Dataset entries
--- START ---
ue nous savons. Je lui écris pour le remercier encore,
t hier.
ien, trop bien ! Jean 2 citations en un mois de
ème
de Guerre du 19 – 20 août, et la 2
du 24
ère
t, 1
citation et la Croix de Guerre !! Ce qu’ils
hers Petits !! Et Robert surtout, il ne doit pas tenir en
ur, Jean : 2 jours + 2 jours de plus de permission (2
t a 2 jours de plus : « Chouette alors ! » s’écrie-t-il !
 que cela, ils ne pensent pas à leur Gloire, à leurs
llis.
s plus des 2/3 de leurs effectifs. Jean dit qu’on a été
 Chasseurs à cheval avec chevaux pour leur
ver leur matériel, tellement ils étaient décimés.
--- END ---
[AIM OF THE TASK] Each line of the data must be retyped exactly as written.

[YOUR RESPONSE]
ue nous savons. Je lui écris pour le remercier encore,
t hier.
ien, trop bien ! Jean 2 citations en un mois de
ème
de Guerre du 19 – 20 août, et la 2
du 24
ère
t, 1
citation et la Croix de Guerre !! Ce qu’ils
hers Petits !! Et Robert surtout, il ne doit pas tenir en
ur, Jean : 2 jours + 2 jours de plus de permission (2
t a 2 jours de plus : « Chouette alors ! » s’écrie-t-il !
 que cela, ils ne pensent pas à leur Gloire, à leurs
llis.
s plus des 2/3 de leurs effectifs. Jean dit qu’on a été
 Chasseurs à cheval avec chevaux pour leur
ver leur matériel, tellement ils étaient décimés.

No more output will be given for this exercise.